Ayris Granby, Vanessa Granby’s aunt and the Granby’s home’s business manager, has been a funeral director for three decades. Many of those she serves are foreign-born New Yorkers who want to send their loved ones back home to countries like Jamaica, Guyana or Trinidad and Tobago. But that’s not a service she can provide right now: The logistics, from travel restrictions to the paperwork, make the request nearly impossible.
What pains Ms. Granby the most is not being able to do her job the way she knows best: through touch, which can’t be digitized.
“When you see someone hurting and you can’t reach out to comfort them,” she said. “I feel the loss more, because I can’t give more.”
In this time of social distancing, there’s something especially unnatural about not being able to embrace someone who’s suffering, her niece, Vanessa Granby, said. “Now it’s just words.”
Rituals are disappearing, too. Services at most churches, temples, synagogues and mosques have been suspended, and graveside farewells are increasingly restrictive.
Helon Rahman, 46, is the director and owner of the Rahman Funeral Home in Detroit. In a recent week, she conducted 15 services — double the normal. More than half were Covid-19 cases. While Ms. Rahman specializes in Muslim burials, she has also started serving other faiths. Non-Muslim funeral homes are unable to handle the flood of deaths, she said.
Islamic tradition calls for bodies to be washed before being shrouded and buried. But because of uncertainty around the virus, Ms. Rahman is instead performing the tayammum — purifying the bodies with something other than water. She puts dirt over the areas that are normally washed — feet, hands, face and head — all while the body is in a bag.
“I can count on my hand how many times I’ve done that in 10 years,” Ms. Rahman said. She performed it only in cases where a body was badly decomposed. “Now we are doing this several times a day,” she said.
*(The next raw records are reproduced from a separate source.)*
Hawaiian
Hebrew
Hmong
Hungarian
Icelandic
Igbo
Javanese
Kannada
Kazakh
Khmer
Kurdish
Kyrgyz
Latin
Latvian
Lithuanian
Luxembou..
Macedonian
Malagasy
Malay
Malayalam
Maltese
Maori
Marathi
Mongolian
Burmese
The funeral prayer, the Janazah, is a shadow of the communal action that it’s supposed to be.
Ms. Rahman recently oversaw a funeral where the Janazah was performed by a handful of people praying around a hearse pointed toward Mecca. The coffin remained in the vehicle.
“We can’t make the family happy,” she said. “We can’t allow them to be part of the rituals that they would normally be part of.”
For Ms. Bensimon, the director in New Jersey, her heart aches for all those she brings into her care whom she knows died alone. It’s not just the constant calls that keep her up at night.
“I’m worried that there won’t be enough of us to take care of the dead,” Ms. Bensimon said.
Alexandra E. Petri is on the editorial staff in Opinion.